**WORK ITEM**
Only the lines below starting at the one that contains "7: (216, 24)" and ending at the one that contains "52: (124, 155)" are to be reproduced, exactly and with both ends kept.

Stored data entries
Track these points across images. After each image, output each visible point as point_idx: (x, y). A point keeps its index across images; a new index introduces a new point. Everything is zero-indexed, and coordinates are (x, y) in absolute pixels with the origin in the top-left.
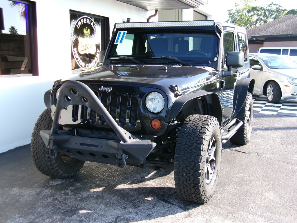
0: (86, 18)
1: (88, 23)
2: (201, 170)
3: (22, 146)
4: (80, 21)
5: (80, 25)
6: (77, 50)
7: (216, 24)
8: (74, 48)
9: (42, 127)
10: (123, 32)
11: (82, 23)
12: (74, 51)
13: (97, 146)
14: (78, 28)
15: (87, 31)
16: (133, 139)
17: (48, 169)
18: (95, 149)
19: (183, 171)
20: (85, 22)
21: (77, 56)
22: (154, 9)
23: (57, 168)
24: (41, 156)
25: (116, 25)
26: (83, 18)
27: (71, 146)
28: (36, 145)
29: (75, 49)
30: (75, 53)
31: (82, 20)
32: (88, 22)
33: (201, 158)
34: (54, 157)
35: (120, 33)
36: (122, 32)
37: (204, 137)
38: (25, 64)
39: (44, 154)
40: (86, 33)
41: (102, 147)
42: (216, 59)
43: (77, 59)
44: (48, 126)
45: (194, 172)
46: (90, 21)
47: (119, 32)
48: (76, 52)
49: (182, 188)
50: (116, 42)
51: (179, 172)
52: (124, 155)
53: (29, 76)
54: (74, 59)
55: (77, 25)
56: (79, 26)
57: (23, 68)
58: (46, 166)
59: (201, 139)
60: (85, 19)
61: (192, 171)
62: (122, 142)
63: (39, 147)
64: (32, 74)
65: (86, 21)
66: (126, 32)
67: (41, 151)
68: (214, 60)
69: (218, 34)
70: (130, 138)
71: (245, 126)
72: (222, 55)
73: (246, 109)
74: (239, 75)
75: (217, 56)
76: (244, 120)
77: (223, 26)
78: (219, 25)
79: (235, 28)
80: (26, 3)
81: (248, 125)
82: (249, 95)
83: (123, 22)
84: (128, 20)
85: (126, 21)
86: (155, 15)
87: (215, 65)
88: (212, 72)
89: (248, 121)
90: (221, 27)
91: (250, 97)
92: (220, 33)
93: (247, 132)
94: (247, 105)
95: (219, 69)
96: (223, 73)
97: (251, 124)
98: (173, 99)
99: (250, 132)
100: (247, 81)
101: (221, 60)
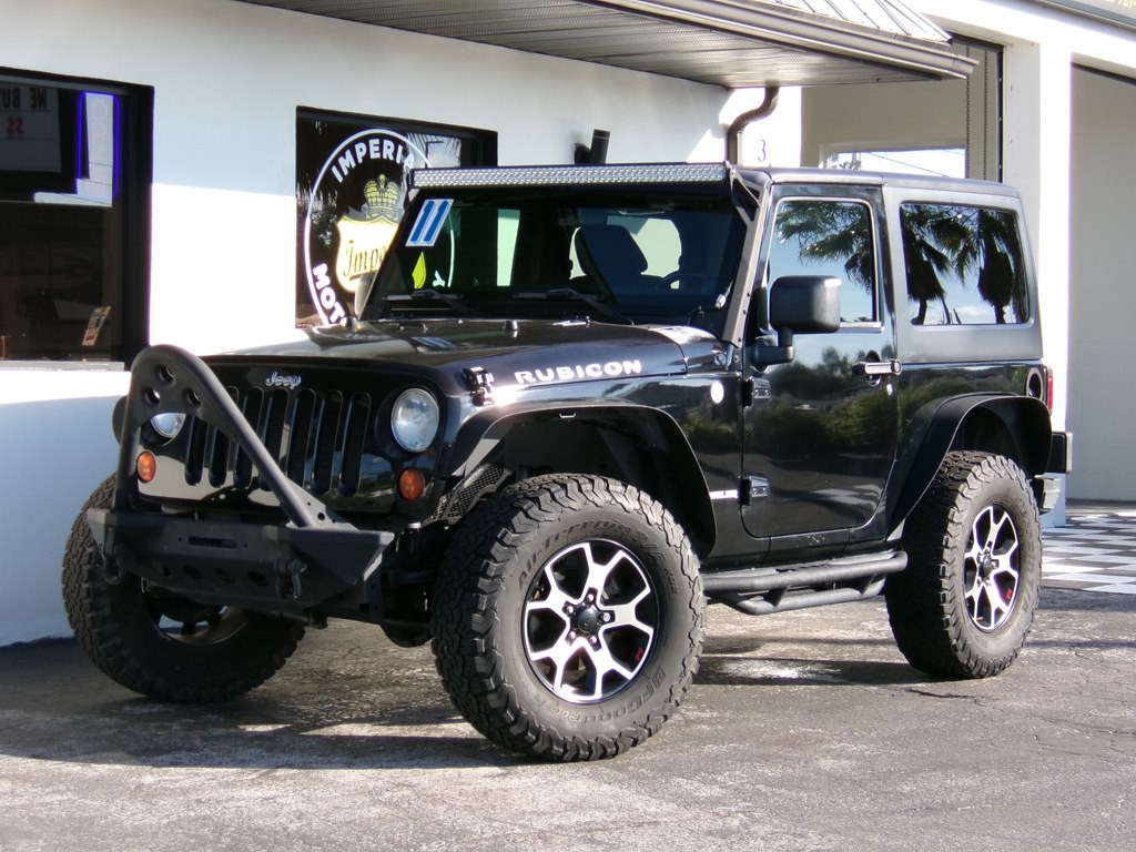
0: (382, 137)
1: (391, 158)
4: (348, 153)
5: (350, 169)
6: (331, 273)
7: (732, 178)
8: (315, 263)
10: (441, 201)
12: (315, 279)
13: (233, 545)
14: (340, 179)
15: (381, 191)
16: (334, 521)
20: (374, 155)
21: (328, 298)
22: (762, 79)
25: (415, 179)
27: (166, 548)
29: (322, 269)
30: (319, 286)
31: (362, 145)
32: (388, 153)
34: (116, 578)
35: (431, 204)
36: (438, 202)
38: (97, 324)
40: (379, 200)
41: (246, 546)
42: (722, 300)
43: (329, 312)
46: (400, 148)
47: (427, 202)
48: (324, 281)
50: (414, 239)
52: (296, 563)
53: (110, 369)
54: (314, 311)
55: (334, 169)
56: (346, 172)
57: (90, 337)
60: (377, 141)
62: (291, 525)
64: (122, 364)
65: (381, 151)
66: (451, 202)
68: (715, 302)
69: (741, 211)
70: (321, 517)
71: (944, 586)
72: (748, 287)
73: (950, 517)
74: (889, 370)
75: (729, 290)
76: (941, 560)
77: (774, 183)
78: (752, 179)
79: (880, 186)
80: (118, 91)
81: (1007, 601)
82: (984, 462)
83: (574, 149)
84: (601, 138)
85: (589, 145)
86: (766, 109)
87: (717, 322)
88: (685, 345)
89: (1004, 581)
90: (761, 184)
91: (986, 469)
92: (752, 209)
93: (960, 614)
94: (959, 500)
95: (731, 338)
96: (757, 353)
97: (1025, 595)
98: (468, 410)
99: (1015, 631)
100: (969, 402)
101: (745, 304)
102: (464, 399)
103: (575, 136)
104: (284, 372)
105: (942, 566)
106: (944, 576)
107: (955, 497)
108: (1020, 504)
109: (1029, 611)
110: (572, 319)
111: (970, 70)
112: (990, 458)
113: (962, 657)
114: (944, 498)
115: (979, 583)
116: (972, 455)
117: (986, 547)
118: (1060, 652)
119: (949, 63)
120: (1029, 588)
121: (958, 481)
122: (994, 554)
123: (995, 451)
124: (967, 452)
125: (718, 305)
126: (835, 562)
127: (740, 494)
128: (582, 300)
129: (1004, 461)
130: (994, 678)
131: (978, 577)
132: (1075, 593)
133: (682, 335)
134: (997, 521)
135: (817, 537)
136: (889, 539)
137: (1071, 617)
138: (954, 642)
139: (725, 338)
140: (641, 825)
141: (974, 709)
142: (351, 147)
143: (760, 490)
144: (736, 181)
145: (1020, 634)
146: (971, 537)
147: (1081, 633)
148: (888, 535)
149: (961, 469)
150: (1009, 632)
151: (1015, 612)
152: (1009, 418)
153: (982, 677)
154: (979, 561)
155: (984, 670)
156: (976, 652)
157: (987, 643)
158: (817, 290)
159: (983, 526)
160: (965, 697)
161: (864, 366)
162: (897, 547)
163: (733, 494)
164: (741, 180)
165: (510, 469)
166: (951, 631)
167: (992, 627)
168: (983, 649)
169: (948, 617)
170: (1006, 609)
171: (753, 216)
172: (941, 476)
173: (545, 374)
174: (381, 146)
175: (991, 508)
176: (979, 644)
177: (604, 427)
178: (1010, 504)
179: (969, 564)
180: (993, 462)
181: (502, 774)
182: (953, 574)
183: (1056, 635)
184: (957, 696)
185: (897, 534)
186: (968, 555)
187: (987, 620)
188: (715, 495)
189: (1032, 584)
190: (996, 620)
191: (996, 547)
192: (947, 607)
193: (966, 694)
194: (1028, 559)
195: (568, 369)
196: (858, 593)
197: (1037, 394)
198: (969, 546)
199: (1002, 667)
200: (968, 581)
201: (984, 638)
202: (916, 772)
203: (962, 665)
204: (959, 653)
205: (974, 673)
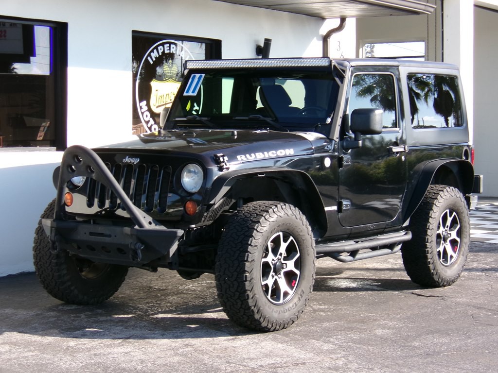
0: (170, 43)
1: (174, 52)
2: (247, 272)
4: (155, 51)
5: (156, 58)
6: (148, 105)
7: (333, 64)
8: (140, 101)
10: (200, 75)
11: (160, 54)
12: (141, 108)
13: (110, 236)
14: (152, 62)
15: (170, 68)
16: (156, 225)
17: (56, 283)
18: (107, 240)
19: (224, 274)
20: (167, 52)
21: (147, 116)
24: (47, 262)
25: (187, 65)
26: (163, 45)
27: (79, 237)
29: (144, 103)
30: (143, 111)
31: (161, 47)
32: (173, 50)
33: (248, 255)
34: (56, 251)
35: (195, 76)
36: (198, 75)
37: (255, 228)
38: (43, 131)
39: (50, 259)
40: (169, 71)
41: (115, 236)
42: (329, 120)
43: (147, 122)
45: (238, 275)
46: (178, 48)
47: (192, 75)
48: (145, 108)
50: (187, 92)
51: (220, 275)
52: (139, 244)
53: (49, 150)
54: (141, 122)
55: (149, 58)
56: (154, 59)
57: (40, 136)
58: (52, 278)
59: (252, 230)
60: (168, 45)
61: (236, 273)
62: (137, 227)
64: (55, 148)
65: (170, 49)
66: (203, 75)
67: (46, 255)
68: (326, 121)
69: (337, 79)
70: (150, 223)
71: (428, 246)
72: (341, 114)
73: (430, 215)
74: (403, 150)
75: (332, 115)
76: (427, 235)
77: (351, 66)
78: (341, 65)
79: (398, 66)
80: (52, 25)
81: (455, 252)
82: (445, 190)
83: (256, 47)
84: (268, 42)
85: (262, 45)
86: (340, 28)
87: (327, 130)
88: (313, 141)
89: (454, 243)
90: (346, 67)
91: (446, 193)
92: (342, 78)
93: (435, 259)
94: (434, 208)
95: (333, 137)
96: (345, 144)
97: (463, 249)
98: (216, 173)
99: (458, 265)
100: (438, 163)
101: (339, 121)
102: (215, 168)
103: (256, 41)
104: (132, 156)
105: (427, 237)
106: (428, 242)
107: (432, 206)
108: (461, 208)
109: (465, 256)
110: (261, 129)
111: (432, 10)
112: (447, 188)
113: (436, 278)
114: (428, 207)
115: (443, 244)
116: (439, 187)
117: (446, 228)
118: (478, 274)
119: (423, 7)
120: (465, 246)
121: (433, 199)
122: (450, 231)
123: (450, 185)
124: (437, 185)
125: (327, 122)
126: (379, 237)
127: (338, 208)
128: (265, 120)
129: (454, 189)
130: (450, 287)
131: (442, 242)
132: (481, 243)
133: (311, 136)
134: (450, 216)
135: (372, 226)
136: (404, 226)
137: (481, 256)
138: (432, 271)
139: (330, 138)
140: (298, 365)
141: (442, 302)
142: (156, 48)
143: (347, 206)
144: (334, 66)
145: (461, 266)
146: (439, 224)
147: (486, 264)
148: (403, 224)
149: (435, 193)
150: (456, 266)
151: (458, 257)
152: (455, 170)
153: (445, 286)
154: (443, 235)
155: (445, 283)
156: (442, 275)
157: (446, 271)
158: (372, 115)
159: (445, 219)
160: (438, 296)
161: (391, 149)
162: (406, 228)
163: (335, 208)
164: (336, 65)
165: (235, 199)
166: (431, 266)
167: (449, 263)
168: (445, 274)
169: (430, 260)
170: (455, 255)
171: (342, 82)
172: (426, 197)
173: (251, 156)
174: (170, 47)
175: (448, 211)
176: (443, 272)
177: (277, 179)
178: (456, 208)
179: (439, 236)
180: (449, 190)
181: (233, 339)
182: (432, 241)
183: (475, 265)
184: (434, 296)
185: (406, 223)
186: (438, 232)
187: (446, 261)
188: (327, 209)
189: (466, 244)
190: (450, 261)
191: (450, 227)
192: (429, 255)
193: (438, 295)
194: (464, 233)
195: (261, 154)
196: (390, 251)
197: (467, 158)
198: (439, 228)
199: (453, 282)
200: (438, 243)
201: (446, 269)
202: (420, 335)
203: (435, 281)
204: (434, 276)
205: (441, 285)
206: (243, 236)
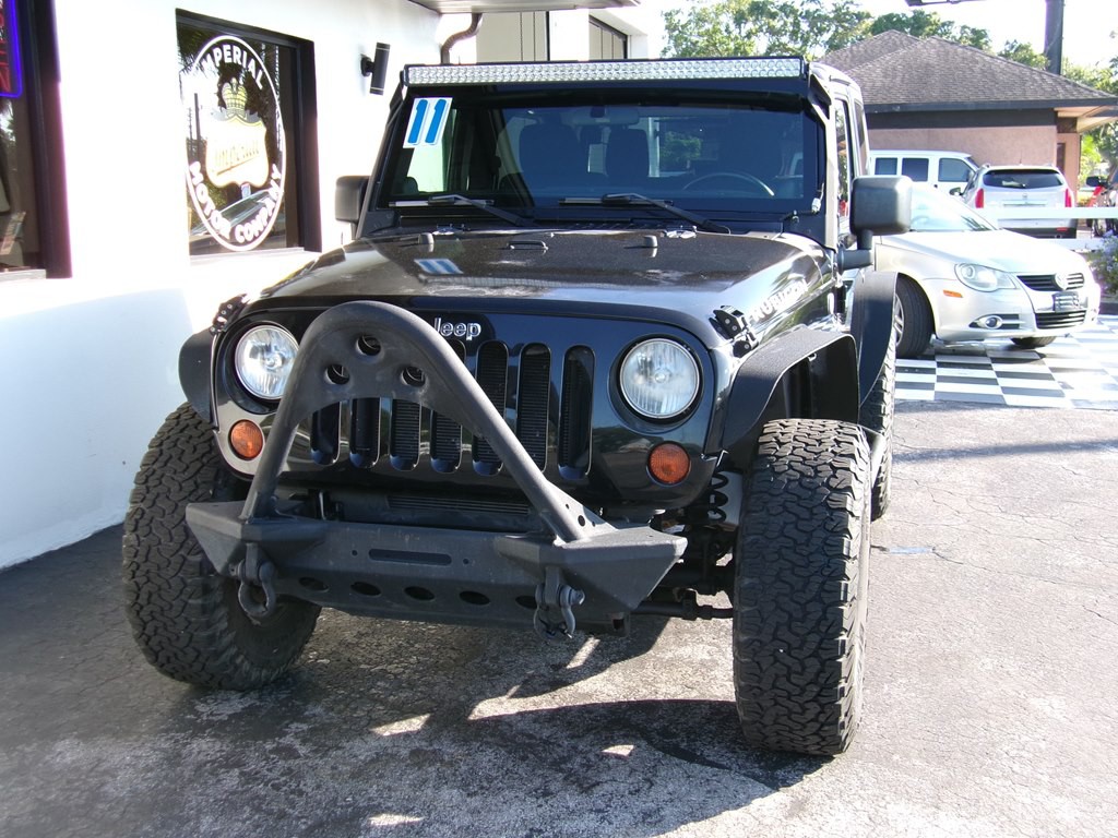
0: (232, 43)
1: (240, 63)
2: (846, 631)
3: (18, 562)
4: (209, 56)
7: (810, 73)
8: (191, 162)
9: (169, 490)
10: (437, 99)
11: (218, 65)
12: (193, 177)
13: (444, 559)
15: (235, 94)
16: (594, 525)
17: (197, 657)
18: (436, 571)
19: (775, 638)
20: (228, 60)
21: (202, 194)
22: (471, 7)
23: (233, 651)
24: (171, 606)
26: (220, 45)
27: (331, 563)
28: (146, 561)
29: (197, 165)
30: (195, 182)
31: (217, 51)
32: (237, 58)
33: (847, 585)
34: (262, 609)
36: (432, 102)
37: (849, 508)
38: (14, 232)
39: (185, 597)
40: (233, 101)
41: (466, 562)
42: (817, 204)
43: (204, 206)
44: (195, 483)
45: (821, 642)
46: (245, 53)
47: (417, 101)
48: (199, 177)
49: (767, 704)
50: (411, 141)
51: (761, 642)
52: (570, 592)
53: (32, 277)
56: (208, 75)
57: (7, 246)
58: (188, 646)
59: (840, 514)
60: (228, 47)
61: (814, 638)
62: (559, 542)
63: (159, 569)
64: (43, 272)
65: (232, 56)
66: (449, 101)
67: (170, 588)
68: (811, 206)
69: (817, 109)
70: (581, 521)
72: (837, 190)
75: (822, 193)
78: (819, 76)
83: (361, 59)
84: (382, 50)
85: (372, 57)
86: (473, 30)
87: (814, 228)
102: (723, 347)
103: (361, 48)
110: (685, 229)
125: (814, 209)
139: (827, 245)
142: (210, 51)
158: (900, 191)
171: (827, 117)
174: (231, 51)
206: (821, 534)
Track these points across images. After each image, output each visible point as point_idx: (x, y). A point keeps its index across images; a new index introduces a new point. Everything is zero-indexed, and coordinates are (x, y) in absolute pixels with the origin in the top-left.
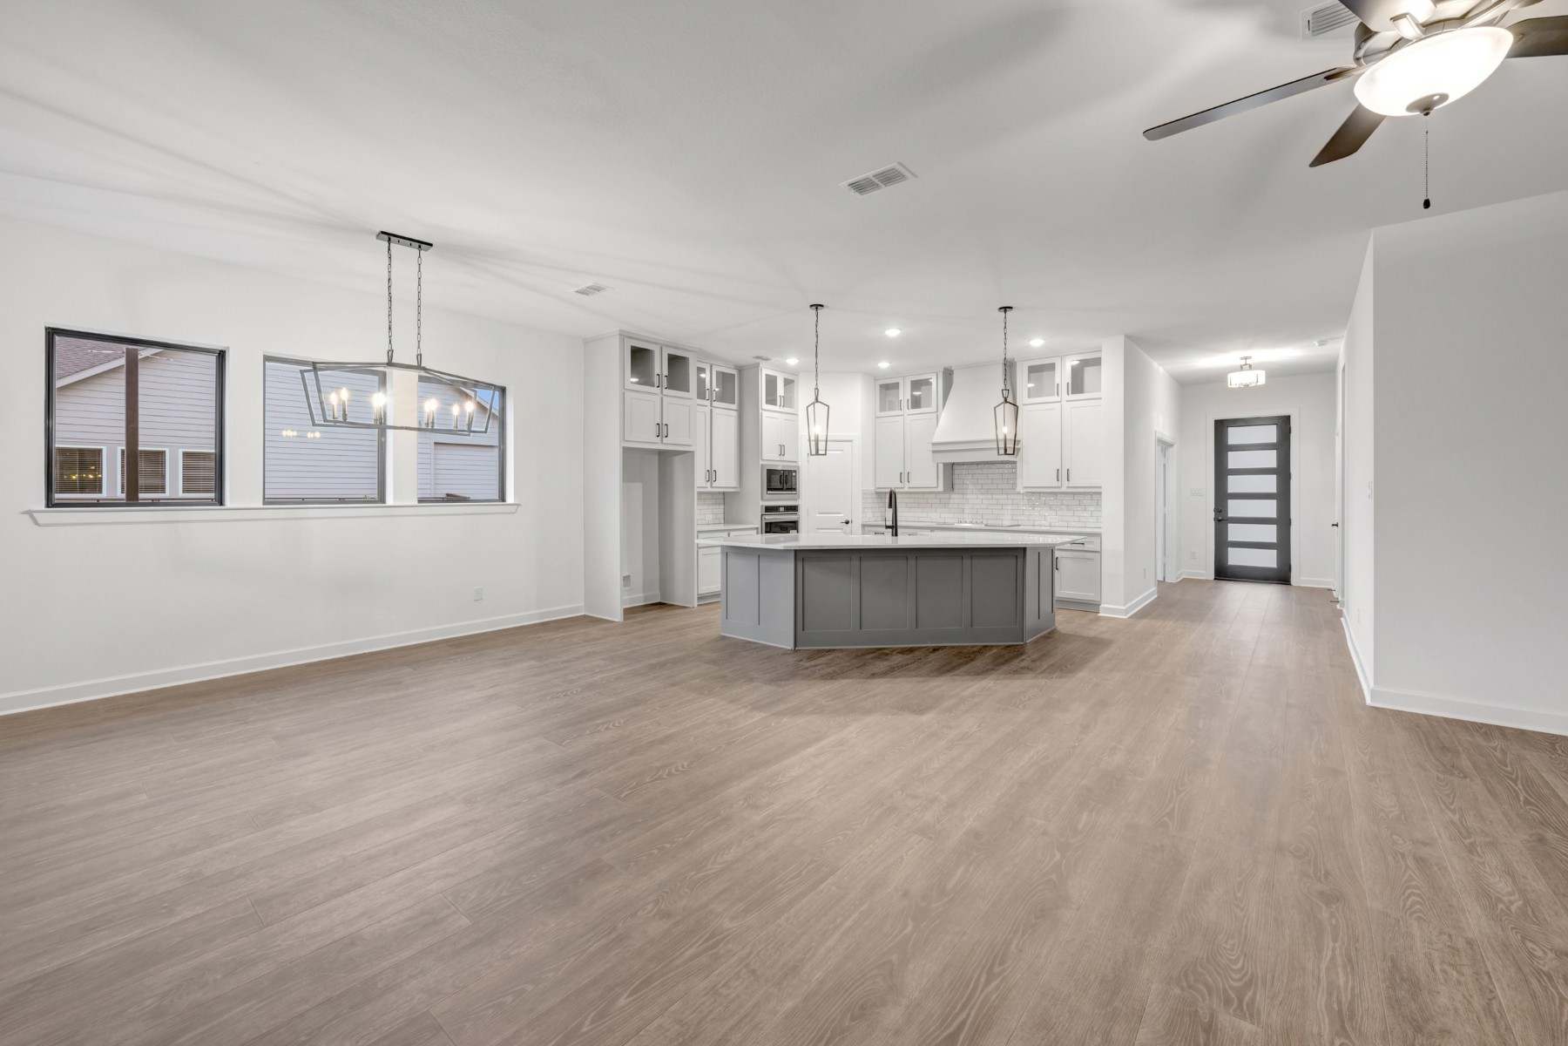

**COMPLETED EXERCISE**
7: (216, 24)
8: (74, 48)
9: (42, 127)
10: (123, 32)
11: (82, 23)
12: (74, 51)
13: (97, 146)
14: (78, 28)
15: (87, 31)
16: (133, 139)
17: (48, 169)
18: (95, 149)
19: (183, 171)
20: (85, 22)
21: (77, 56)
22: (154, 9)
23: (57, 168)
24: (41, 156)
25: (116, 25)
26: (83, 18)
27: (71, 146)
28: (36, 145)
29: (75, 49)
30: (75, 53)
31: (82, 20)
32: (88, 22)
33: (201, 158)
34: (54, 157)
35: (120, 33)
36: (122, 32)
37: (204, 137)
38: (25, 64)
39: (44, 154)
40: (86, 33)
41: (102, 147)
42: (216, 59)
43: (77, 59)
44: (48, 126)
45: (194, 172)
46: (90, 21)
47: (119, 32)
48: (76, 52)
49: (182, 188)
50: (116, 42)
51: (179, 172)
52: (124, 155)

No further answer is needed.